EXTRACT TO READ:
******************************

In the end, the whole script looks as follows:

LOAD DATABASE
    FROM mysql://USER:PASS@HOST:3306/dbName
    INTO postgres://USER:PASS@HOST:5432/dbName?sslmode=allow
WITH workers = 8, concurrency = 1, create no indexes, multiple readers per thread, rows per range = 10000

CAST type int when (= 11 precision) to "integer" drop typemod

ALTER SCHEMA 'dbName' RENAME TO 'public';

Migrate on staging and production

For the actual migration on staging or production environments, you’ll need to ensure that PgLoader has the necessary access to both the source (MariaDB) and the target (Postgres) databases.

This typically involves setting up secure connections to your AWS RDS instances, configuring the appropriate credentials, and granting PgLoader the required permissions to read from MariaDB and write to Postgres.

In my case, the migration was done from my local computer, for my own convenience. So I had to add the appropriate database access permissions and VPN. However, in other cases, you can perform this operation using a special machine or Kubernetes Pod.

To run the migration of the schema and data (first on the staging environment), I prepared the corresponding connection strings to both databases (MariaDB and Postgres). Then I ran the corresponding script, which was prepared according to the instructions described above.

The entire data migration took me about 5 minutes for the staging base and about 20 minutes for the production base. After everything was done in both cases, I ran a few SELECT queries to make sure the data had been migrated correctly and checked the database schema.

Recreate database indexes

In the next step, I had to recreate (re-build) the indexes in the database. To do this, I simply connected to the new database (Postgres) and executed some pre-prepared queries ALTER TABLE .... ADD CONSTRAINT ... PRIMARY KEY (for every table) and CREATE INDEX ... ON ....

Why did I have to create a PRIMARY KEY as well? PgLoader had create no indexes option enabled during data migration, since PRIMARY KEY is nothing but an index in Postgres, it was not created either.

When creating the indexes, I monitored using Grafana (linked to AWS CloudWatch) such metrics as CPU Utilization and Memory Usage for the new database. After the whole process, I made sure once again that everything was working properly by running a few simple queries.

Run the application

Once the data migration and index creation was over, I was able to launch a new version of the application (v2) that would use the new database. To do this, I built an image of the new application beforehand and launched it with the new ConfigMap at the appropriate time (the application was running in a Kubernetes cluster).

******************************

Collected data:
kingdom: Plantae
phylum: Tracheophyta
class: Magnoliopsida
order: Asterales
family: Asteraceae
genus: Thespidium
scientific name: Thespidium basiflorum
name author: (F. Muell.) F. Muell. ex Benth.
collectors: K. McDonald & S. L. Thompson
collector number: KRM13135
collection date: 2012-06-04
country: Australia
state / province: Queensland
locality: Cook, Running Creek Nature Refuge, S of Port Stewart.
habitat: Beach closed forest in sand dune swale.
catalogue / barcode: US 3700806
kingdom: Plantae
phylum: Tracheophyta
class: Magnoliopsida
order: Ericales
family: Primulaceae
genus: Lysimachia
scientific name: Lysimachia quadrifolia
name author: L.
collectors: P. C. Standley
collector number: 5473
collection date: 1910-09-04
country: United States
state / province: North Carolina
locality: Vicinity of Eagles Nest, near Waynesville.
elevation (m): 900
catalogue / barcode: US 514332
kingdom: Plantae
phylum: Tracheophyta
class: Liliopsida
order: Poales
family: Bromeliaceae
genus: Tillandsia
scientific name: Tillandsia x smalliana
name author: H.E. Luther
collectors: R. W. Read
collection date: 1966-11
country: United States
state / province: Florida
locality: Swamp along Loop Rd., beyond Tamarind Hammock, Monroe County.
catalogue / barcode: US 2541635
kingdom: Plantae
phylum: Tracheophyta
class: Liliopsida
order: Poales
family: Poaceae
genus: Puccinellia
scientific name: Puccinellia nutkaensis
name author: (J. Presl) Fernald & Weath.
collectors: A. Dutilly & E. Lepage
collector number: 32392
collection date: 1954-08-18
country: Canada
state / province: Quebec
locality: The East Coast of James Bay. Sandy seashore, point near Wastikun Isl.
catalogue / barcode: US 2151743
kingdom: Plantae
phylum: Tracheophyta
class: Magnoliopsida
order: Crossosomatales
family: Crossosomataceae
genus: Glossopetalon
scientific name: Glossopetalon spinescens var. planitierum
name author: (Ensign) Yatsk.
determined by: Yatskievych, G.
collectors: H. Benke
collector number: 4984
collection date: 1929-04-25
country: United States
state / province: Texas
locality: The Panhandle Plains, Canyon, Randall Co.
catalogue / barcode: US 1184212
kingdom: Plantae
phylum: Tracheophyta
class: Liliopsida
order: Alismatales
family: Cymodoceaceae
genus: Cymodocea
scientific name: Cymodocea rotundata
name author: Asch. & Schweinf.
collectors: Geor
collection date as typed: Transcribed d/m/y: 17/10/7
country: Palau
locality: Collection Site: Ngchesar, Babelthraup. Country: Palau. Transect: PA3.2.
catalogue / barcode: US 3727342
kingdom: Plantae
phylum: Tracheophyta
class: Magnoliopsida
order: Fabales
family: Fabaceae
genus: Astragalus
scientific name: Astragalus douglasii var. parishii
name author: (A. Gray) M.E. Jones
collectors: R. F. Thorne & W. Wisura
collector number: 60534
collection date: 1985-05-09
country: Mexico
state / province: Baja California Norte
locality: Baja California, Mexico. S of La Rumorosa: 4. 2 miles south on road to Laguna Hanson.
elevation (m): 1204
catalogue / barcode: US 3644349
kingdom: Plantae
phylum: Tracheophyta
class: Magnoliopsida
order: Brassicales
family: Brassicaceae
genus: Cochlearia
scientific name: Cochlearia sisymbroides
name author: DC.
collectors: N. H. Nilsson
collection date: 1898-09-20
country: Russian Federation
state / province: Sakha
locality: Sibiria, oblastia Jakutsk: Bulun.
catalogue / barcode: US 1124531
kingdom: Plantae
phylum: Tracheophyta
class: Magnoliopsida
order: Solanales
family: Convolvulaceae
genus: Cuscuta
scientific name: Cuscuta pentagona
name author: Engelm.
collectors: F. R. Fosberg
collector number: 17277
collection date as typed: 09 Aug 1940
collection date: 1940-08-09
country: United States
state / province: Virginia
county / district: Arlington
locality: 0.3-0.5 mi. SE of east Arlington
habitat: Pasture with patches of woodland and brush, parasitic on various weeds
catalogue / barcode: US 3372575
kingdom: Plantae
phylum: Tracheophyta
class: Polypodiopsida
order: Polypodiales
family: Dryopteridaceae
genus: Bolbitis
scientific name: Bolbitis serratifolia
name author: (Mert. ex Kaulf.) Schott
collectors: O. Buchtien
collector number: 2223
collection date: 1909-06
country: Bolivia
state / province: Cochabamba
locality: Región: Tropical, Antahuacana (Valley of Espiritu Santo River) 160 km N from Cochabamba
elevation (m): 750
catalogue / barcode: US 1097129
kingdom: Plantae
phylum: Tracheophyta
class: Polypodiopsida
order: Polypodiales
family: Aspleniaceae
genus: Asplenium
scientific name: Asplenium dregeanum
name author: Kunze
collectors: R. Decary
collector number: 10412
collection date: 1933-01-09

******************************

ACTIVITY: Reproduce the passage of the MariaDB-to-Postgres migration text from "Why did I have" up to and including "a Kubernetes cluster).".

THE COMPLETED TASK:
Why did I have to create a PRIMARY KEY as well? PgLoader had create no indexes option enabled during data migration, since PRIMARY KEY is nothing but an index in Postgres, it was not created either.

When creating the indexes, I monitored using Grafana (linked to AWS CloudWatch) such metrics as CPU Utilization and Memory Usage for the new database. After the whole process, I made sure once again that everything was working properly by running a few simple queries.

Run the application

Once the data migration and index creation was over, I was able to launch a new version of the application (v2) that would use the new database. To do this, I built an image of the new application beforehand and launched it with the new ConfigMap at the appropriate time (the application was running in a Kubernetes cluster).